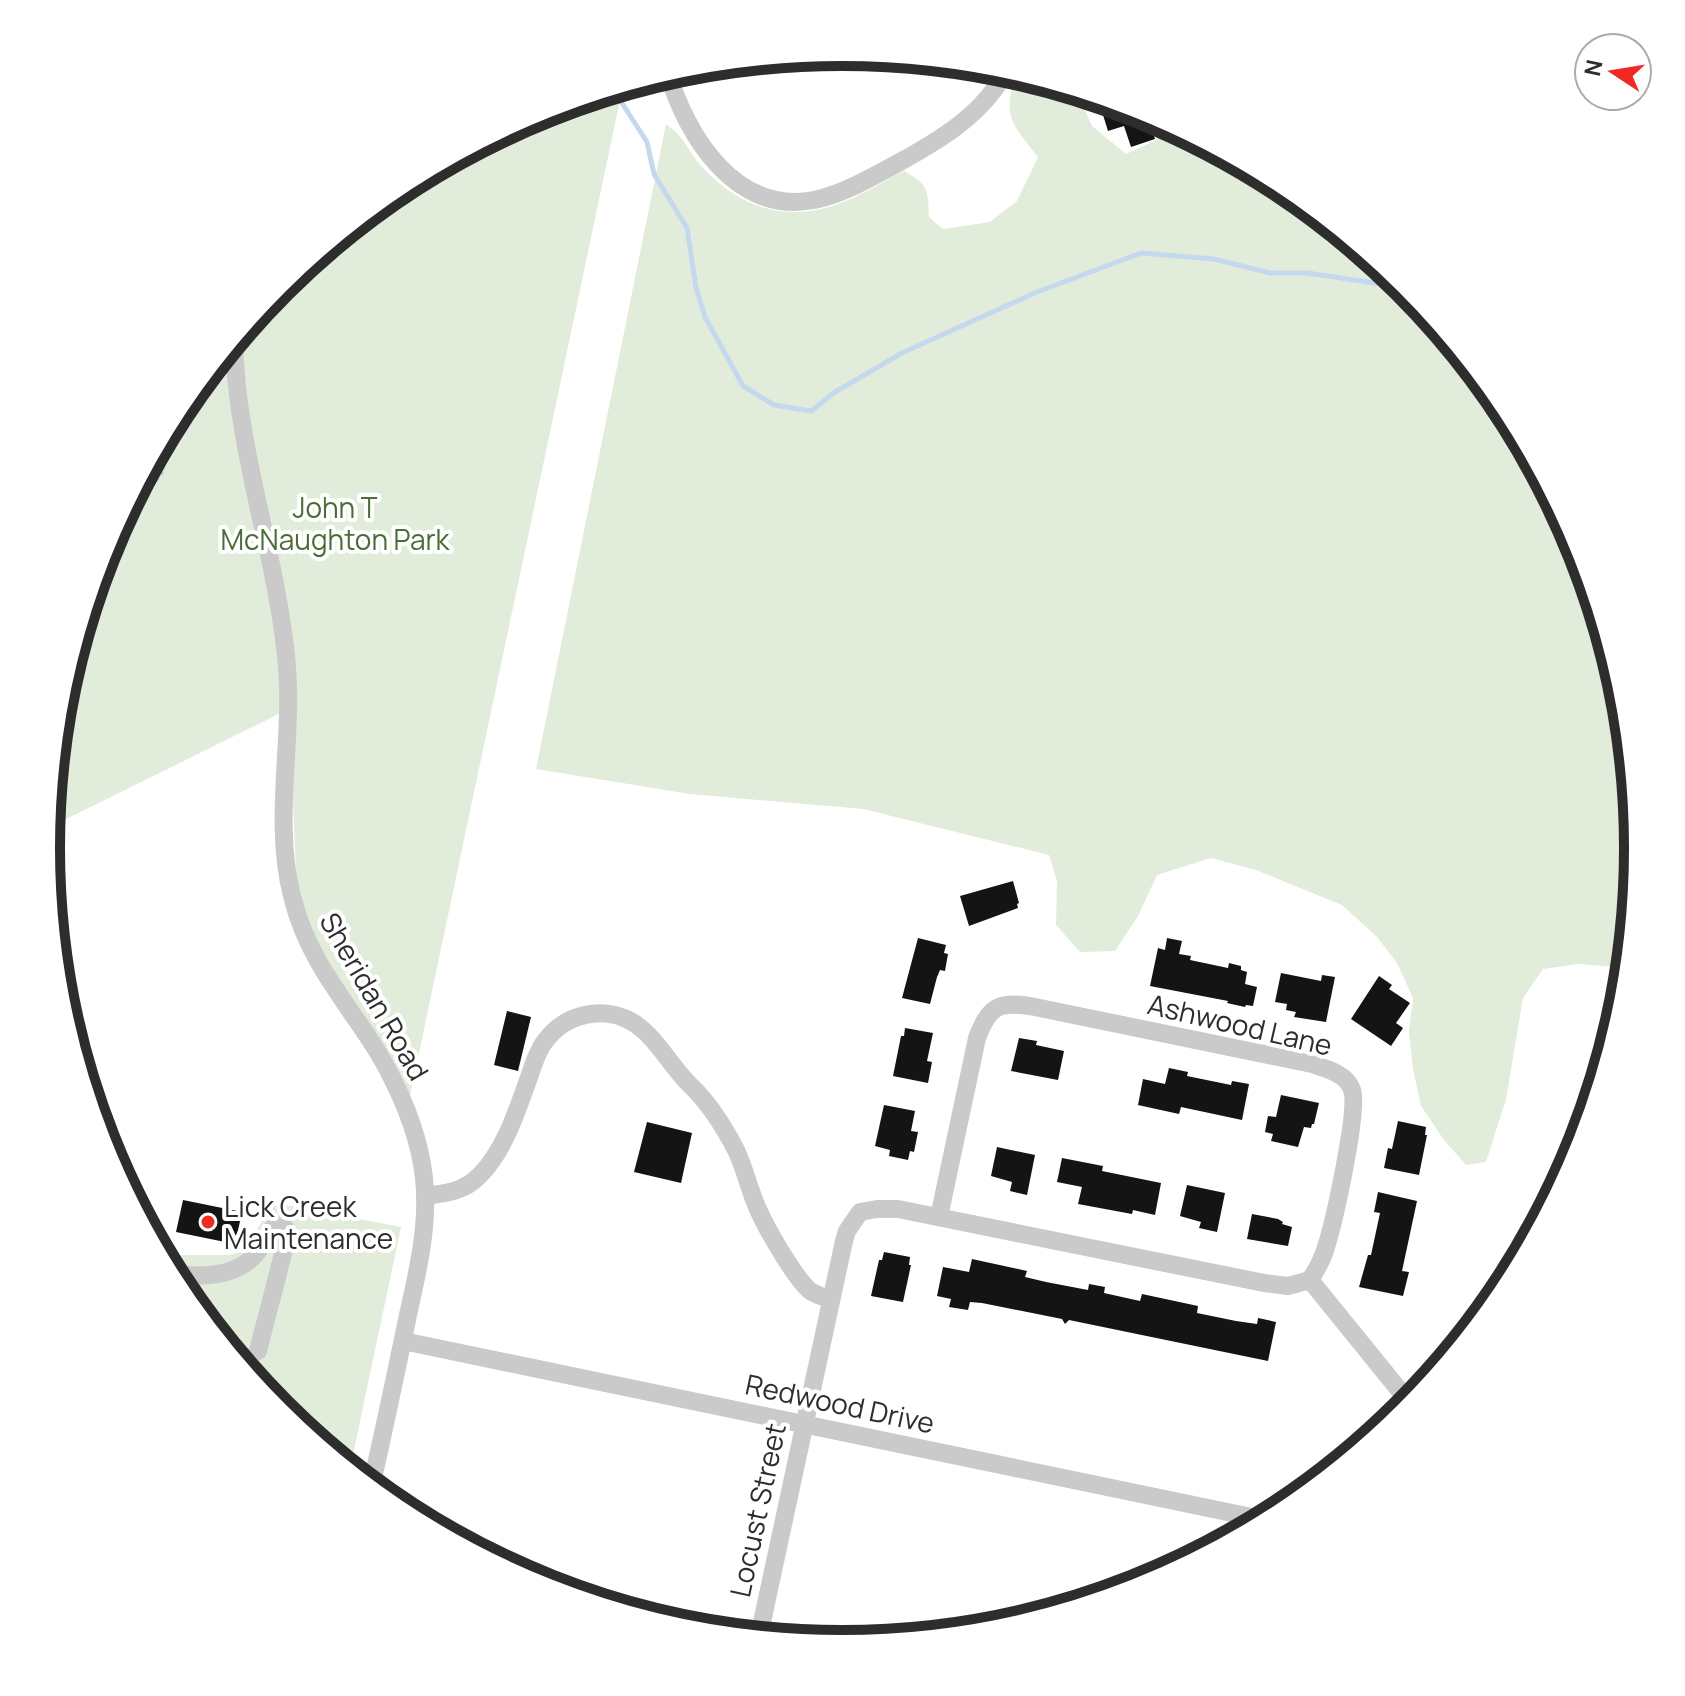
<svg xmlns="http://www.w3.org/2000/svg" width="1685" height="1696" viewBox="0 0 1685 1696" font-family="Manrope,sans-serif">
<rect width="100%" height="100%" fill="#fff"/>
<g fill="#e2ecda">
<path d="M1017,73L1076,90L1092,126L1126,154L1156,140L1165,121L1285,186L1406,285L1505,406L1579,544L1624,693L1639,848L1627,968L1579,964L1543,969L1523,998L1506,1099L1486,1162L1466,1165L1444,1140L1421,1106L1413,1069L1409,1031L1413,998L1397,963L1377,937L1342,905L1256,870L1211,858L1157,875L1138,916L1115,951L1080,952L1056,925L1057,881L1049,855L863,809L690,794L536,769L666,124C688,140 688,153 705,170C750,217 804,224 861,194C876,187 889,178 904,171C929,185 928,190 929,217L943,229L990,222L1017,201L1038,157C1012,124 1001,115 1017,73Z"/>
<path d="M623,86L407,1110L298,918L289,709L48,828L61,692L107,543L181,405L280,284L400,185L538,112Z"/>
<path d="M280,1204L401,1227L350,1469L279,1411L180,1290L161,1255H229L241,1252L272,1207Z"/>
</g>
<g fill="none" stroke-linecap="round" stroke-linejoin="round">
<path stroke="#c4d9ee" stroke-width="5" d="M613,89L647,142L654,174L687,228L696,288L705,317L743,386L774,405L811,411L835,392L902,353L1037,292L1141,253L1214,259L1270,273H1307L1408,288"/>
</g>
<g fill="#141414">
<path d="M1107,100L1132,108L1137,123L1149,119L1155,139L1131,147L1124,126L1108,131L1099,102Z"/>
<path d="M1013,881L1019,903L1017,904L1018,908L969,926L960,896Z"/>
<path d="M918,938L946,945L944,953L948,954L945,971L940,970L937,977L930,1004L902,998Z"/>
<path d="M1167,938L1182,941L1179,954L1191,956L1190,960L1228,968L1229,963L1241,966V970L1247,972L1245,984L1257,987L1253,1006L1246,1005L1245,1007L1227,1003L1228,1001L1150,986L1158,948L1165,950Z"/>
<path d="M1281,973L1321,981L1322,975L1335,977L1326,1022L1294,1017L1296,1012L1286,1010L1287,1004L1275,1002Z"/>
<path d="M1379,976L1392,985L1389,989L1410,1003L1396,1023L1403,1028L1391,1046L1351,1019Z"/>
<path d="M507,1011L531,1017L518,1071L494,1065Z"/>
<path d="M905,1028L933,1033L927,1061L932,1062L928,1083L893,1076L901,1036H904Z"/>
<path d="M1019,1038L1037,1041L1036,1045L1064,1051L1058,1080L1011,1071Z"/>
<path d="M1169,1068L1188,1072L1187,1076L1231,1085L1232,1081L1249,1084L1242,1120L1181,1107L1179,1114L1138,1105L1143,1079L1165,1084Z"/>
<path d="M1281,1095L1319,1103L1314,1124H1312L1311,1128L1304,1127L1298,1147L1271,1141L1273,1134L1265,1132L1268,1116L1276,1117Z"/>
<path d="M884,1105L915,1111L911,1131L918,1132L914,1152L910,1151L908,1160L889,1156L890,1150L875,1146Z"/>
<path d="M1398,1121L1426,1127L1425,1135H1427L1419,1175L1384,1168L1388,1148L1392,1149Z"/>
<path d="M647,1122L692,1133L681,1183L634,1172Z"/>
<path d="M997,1147L1035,1155L1027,1195L1010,1191L1012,1182L991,1176Z"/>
<path d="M1062,1158L1103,1166L1102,1171L1161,1183L1155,1215L1133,1210L1132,1214L1078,1204L1082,1187L1057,1182Z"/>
<path d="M1187,1185L1225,1193L1217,1232L1199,1228L1201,1222L1180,1216Z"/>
<path d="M1378,1192L1417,1201L1402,1271L1409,1272L1403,1296L1359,1287L1368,1255H1371L1380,1213L1374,1212Z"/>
<path d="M183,1200L242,1212L235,1244L176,1232Z"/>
<path d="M1252,1214L1278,1219L1283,1222L1282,1224L1292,1227L1288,1246L1247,1239Z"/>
<path d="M884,1252L910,1257L909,1265H911L903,1302L871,1296L879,1260H882Z"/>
<path d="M972,1259L1027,1271L1025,1277L1046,1282L1088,1290L1089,1284L1105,1287L1104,1293L1140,1301L1142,1294L1198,1306L1197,1313L1236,1321L1257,1324L1258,1318L1276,1322L1268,1361L1069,1320L1065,1324L1062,1319L982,1303L970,1302L968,1310L949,1307L951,1299L937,1296L943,1267L969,1272Z"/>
</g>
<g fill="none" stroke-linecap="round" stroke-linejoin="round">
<path stroke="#cacaca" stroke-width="3" stroke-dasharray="4 4" stroke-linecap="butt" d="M118,522L162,474L170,424"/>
<g stroke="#cacaca" stroke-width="18">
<path d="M668,73C687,137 736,215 814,200C843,194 872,177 898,163C940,140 984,114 1007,69"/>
<path d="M234,340C236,448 275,549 286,656C295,736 272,818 292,896C311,974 361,1014 393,1080C410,1114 423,1152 425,1190C427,1233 417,1274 408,1315C396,1373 384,1430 371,1487"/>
<path d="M425,1196C446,1193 464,1192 480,1175C503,1152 516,1114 527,1083C532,1070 535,1056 543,1044C563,1014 603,1004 634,1023C656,1037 671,1067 691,1086C710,1104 724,1127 736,1150C745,1169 749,1189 757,1207C766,1228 793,1275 809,1290C815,1295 823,1297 831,1299"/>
<path d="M170,1271C200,1280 242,1277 261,1247C268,1237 269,1227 281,1224L286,1229V1242L258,1351"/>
<path d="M1310,1280L1400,1391L1412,1403"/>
<path d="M403,1341L1266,1520"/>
<path d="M759,1636L844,1241L847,1231L860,1212L877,1209H898L1264,1283L1288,1286L1310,1280C1317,1269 1323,1259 1326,1247C1334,1222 1359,1110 1352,1090C1347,1074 1327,1069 1312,1064L1035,1007C1000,1001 990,1004 977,1038L939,1217"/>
</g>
</g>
<circle fill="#f12923" stroke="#fff" stroke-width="3" cx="208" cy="1222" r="8"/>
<g text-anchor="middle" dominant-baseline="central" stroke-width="8" stroke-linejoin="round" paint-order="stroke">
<g font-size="28" fill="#4b6c38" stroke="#fff">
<text x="335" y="507">John T<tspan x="335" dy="32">McNaughton Park</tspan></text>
</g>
<g font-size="28" fill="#2d2d2d" stroke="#fff">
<text transform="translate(375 996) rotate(60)">Sheridan Road</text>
<text transform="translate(1240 1024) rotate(13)">Ashwood Lane</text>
<text transform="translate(840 1403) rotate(12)">Redwood Drive</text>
<text transform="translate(757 1510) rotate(-78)">Locust Street</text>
</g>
<g font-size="28" fill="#2d2d2d" stroke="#fff" text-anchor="start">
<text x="224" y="1206">Lick Creek<tspan x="224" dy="32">Maintenance</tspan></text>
</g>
</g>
<path d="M0 0H1685V1696H0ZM60 848a782 782 0 1 1 1564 0a782 782 0 1 1-1564 0Z" fill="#fff" fill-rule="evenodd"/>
<path fill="none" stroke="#2d2d2d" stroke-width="10" d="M60 848a782 782 0 1 1 1564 0a782 782 0 1 1-1564 0Z"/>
<g transform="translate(1613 72) rotate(282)"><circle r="38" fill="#ffffff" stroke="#ababab" stroke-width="2"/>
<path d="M0-6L14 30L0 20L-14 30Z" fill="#f12923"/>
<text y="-12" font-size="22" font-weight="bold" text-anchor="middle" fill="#2d2d2d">N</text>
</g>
</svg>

::::::

*Brief*
Where a line of the records has the string "middle", copy that line.

*Reply to the task*
<g text-anchor="middle" dominant-baseline="central" stroke-width="8" stroke-linejoin="round" paint-order="stroke">
<text y="-12" font-size="22" font-weight="bold" text-anchor="middle" fill="#2d2d2d">N</text>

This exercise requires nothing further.